Tuesday also has only one economic report with the Institute of Supply Management's (ISM) manufacturing index. This index tracks manufacturer sentiment by rating surveyed trade executives' opinions of business conditions. It is usually the first economic data released each month and is one of this week's very important reports. Current forecasts are calling for a reading in the neighborhood of 57.5 that would be an increase from December's reading. The lower the reading, the better the news for the bond market and mortgage rates because weak sentiment indicates a slowing manufacturing sector.

Wednesday has no government reports scheduled or data that is considered likely to impact mortgage rate. However, there are a couple of private sector employment-related reports due to be released. They normally would not be of much concern, but one of them showed an unexpected spike in new hires recently that caused selling in bonds and an increase in mortgage rates. I still am not too concerned about their results, but the potential does exist that a significant variance in the numbers could lead to changes in mortgage pricing.

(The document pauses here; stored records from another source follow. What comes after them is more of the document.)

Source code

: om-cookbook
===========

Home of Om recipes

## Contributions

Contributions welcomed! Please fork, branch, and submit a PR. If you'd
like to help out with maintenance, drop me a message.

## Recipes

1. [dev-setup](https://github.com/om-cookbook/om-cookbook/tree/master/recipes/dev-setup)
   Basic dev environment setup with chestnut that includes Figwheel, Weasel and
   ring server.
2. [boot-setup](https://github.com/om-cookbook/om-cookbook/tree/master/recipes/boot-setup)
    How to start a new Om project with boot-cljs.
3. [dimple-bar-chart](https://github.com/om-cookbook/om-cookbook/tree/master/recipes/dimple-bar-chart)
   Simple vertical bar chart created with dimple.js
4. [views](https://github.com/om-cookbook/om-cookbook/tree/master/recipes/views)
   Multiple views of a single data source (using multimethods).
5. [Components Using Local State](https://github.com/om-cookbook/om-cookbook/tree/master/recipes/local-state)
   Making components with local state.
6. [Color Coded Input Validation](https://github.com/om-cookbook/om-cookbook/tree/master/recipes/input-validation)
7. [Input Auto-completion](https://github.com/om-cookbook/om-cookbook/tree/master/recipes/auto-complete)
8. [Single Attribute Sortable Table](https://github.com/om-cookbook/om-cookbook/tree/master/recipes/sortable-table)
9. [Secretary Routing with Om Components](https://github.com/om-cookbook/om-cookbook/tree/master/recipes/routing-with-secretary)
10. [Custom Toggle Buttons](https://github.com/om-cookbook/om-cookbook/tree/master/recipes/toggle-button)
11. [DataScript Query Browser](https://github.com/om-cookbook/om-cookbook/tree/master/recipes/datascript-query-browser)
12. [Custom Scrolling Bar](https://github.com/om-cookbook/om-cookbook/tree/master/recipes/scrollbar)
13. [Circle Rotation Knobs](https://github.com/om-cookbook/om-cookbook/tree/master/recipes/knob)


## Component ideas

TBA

Employee Productivity and Costs data for the 4th quarter will be released early Thursday morning. It can cause some movement in the bond market, but should have a minimal impact on mortgage pricing. If it varies greatly from analysts' forecasts of a 2.2% increase, we may see some movement in mortgage rates. However, the markets will be much more interested in Friday's data, so a slight difference shouldn’t cause a noticeable movement in mortgage rates.

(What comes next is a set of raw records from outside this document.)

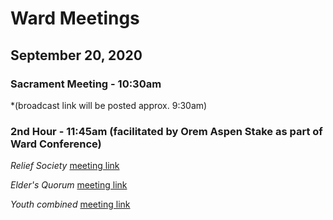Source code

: # Ward Meetings

## September 20, 2020

### Sacrament Meeting - 10:30am

*(broadcast link will be posted approx. 9:30am)

### 2nd Hour - 11:45am (facilitated by Orem Aspen Stake as part of Ward Conference)

*Relief Society* [meeting link](http://meet.google.com/rbm-rvhi-owo)

*Elder's Quorum* [meeting link](http://meet.google.com/ajp-heir-pmx)

*Youth combined* [meeting link](https://sirsidynix.zoom.us/j/2136496727)


<!--
| Date | Time | Meeting |
| --- | --- | --- |
| September 20, 2020 | 10:30am | Sacrament Meeting |
| September 20, 2020 | 11:45am | Relief Society |
| September 20, 2020 | 11:45am | Elder's Quorum |
-->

Late Thursday morning, December's Factory Orders data will be posted. It is similar to last week's Durable Goods Orders release in giving us a measurement of manufacturing sector strength, but this data includes new orders for both durable and non-durable goods. It is one of the less important reports of the week, but can influence mortgage pricing if it varies greatly from forecasts. Analysts are expecting a 0.7% decline in new orders, hinting at manufacturing sector weakness.





Friday's data is by far the most important of the week. The Labor Department will post January's Employment data early Friday morning, giving us the U.S. unemployment rate and the number of jobs added or lost during the month among other related statistics. Analysts are expecting to see the unemployment rate rise from 9.4% to 9.6% and that approximately 150,000 new jobs were added to the economy. An increase in unemployment and a loss in payrolls would be great news for the bond market. It would probably create a bond market rally, leading to lower mortgage rates Friday morning. However, if Friday's report reveals stronger than expected results, we can expect to see mortgage rates move higher.

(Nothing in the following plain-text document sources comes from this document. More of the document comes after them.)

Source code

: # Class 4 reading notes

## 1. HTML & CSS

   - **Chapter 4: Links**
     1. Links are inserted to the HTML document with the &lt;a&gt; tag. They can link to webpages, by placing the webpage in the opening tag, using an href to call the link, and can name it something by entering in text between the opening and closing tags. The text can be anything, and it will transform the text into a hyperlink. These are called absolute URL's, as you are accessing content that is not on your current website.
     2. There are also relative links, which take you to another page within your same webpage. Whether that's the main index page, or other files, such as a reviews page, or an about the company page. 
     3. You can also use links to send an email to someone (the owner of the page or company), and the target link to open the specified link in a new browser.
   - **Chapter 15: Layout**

Overall, look for tomorrow, Tuesday or Friday to be the biggest day for mortgage rates. Friday's Employment report is the most important piece of data, but Tuesday’s ISM Index draws a lot of attention also. We could also see movement in rates tomorrow morning following the activity at the end of last week. If we get weaker than expected results from Tuesday's ISM report and Friday's employment data, we should see rates close the week lower than last Friday's closing levels. If the data shows stronger than expected results, we may see mortgage rates move higher for the week. With some very important data being posted over the next five days, I strongly recommend keeping fairly constant contact with your mortgage professional if still floating an interest rate.

If I were considering financing/refinancing a home, I would.... Float if my closing was taking place within 7 days... Float if my closing was taking place between 8 and 20 days... Float if my closing was taking place between 21 and 60 da ys... Float if my closing was taking place over 60 days from now... This is only my opinion of what I would do if I were financing a home. It is only an opinion and cannot be guaranteed to be in the best interest of all/any other borrowers.